For me, the issue around Freud wanting to form an alliance with Sabina, basically against Jung, has to do with them both being Jews. I’m surprised more people don’t talk about the importance in the movie of Freud’s Jewishness.
Yes. The Jewish element was huge, and we present it that way. Freud wanted an oblivious Jung to become the leader of the psychoanalytic movement because he was so acceptable. He was Christian and German, and also charismatic and handsome. But mainly, Jung wasn’t Jewish. Freud even says, speaking of his psychoanalytic circle, “We’re all Jews here.” In the accepted anti-Semitism of the Austrian empire, although Jews were treated not too badly, all things considered, they were definitely restricted and discriminated against. They were not allowed to be in the military or in government. Jung even says, speaking about psychoanalysts, they’re all disreputable and degenerate. He meant that they were all Jews and that psychoanalysis could be dismissed as a Jewish science, as another aspect of Jewish mysticism and sensuality and degeneracy. All the Christian intellectuals—Nietzsche, Wagner—were obsessed with Jews and Jewishness. They were constantly trying to figure out what it was and why it was so disturbing to them. And Jung was no different. Jung actually said later that Freudian psychoanalysis only worked on Jews and that Jews should dress differently from other people so we can tell who they are.
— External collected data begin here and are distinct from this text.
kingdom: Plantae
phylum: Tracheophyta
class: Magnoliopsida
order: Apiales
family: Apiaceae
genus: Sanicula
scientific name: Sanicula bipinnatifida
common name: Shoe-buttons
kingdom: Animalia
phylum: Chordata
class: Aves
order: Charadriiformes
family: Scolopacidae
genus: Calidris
And he also sat out World War II by the side of that Swiss lake.
He was Swiss. They’re neutral, right? The obsession with Jewishness and what it meant was immense in the period. And there’s Sabina with her Wagnerian Siegfried fantasy and the sin connected to it. For her, the sin was sex with an Aryan as opposed to incest, as in Wagner’s opera. She wrote about it and we talk about it in the movie. Freud says to her, “Put not your trust in Aryans. We’re Jews, we’ll always be Jews.” To me that’s great stuff and of the essence. It’s not background. It’s true we don’t have pogroms on screen, but Freud was very up front about what Jewishness meant professionally and in every other way.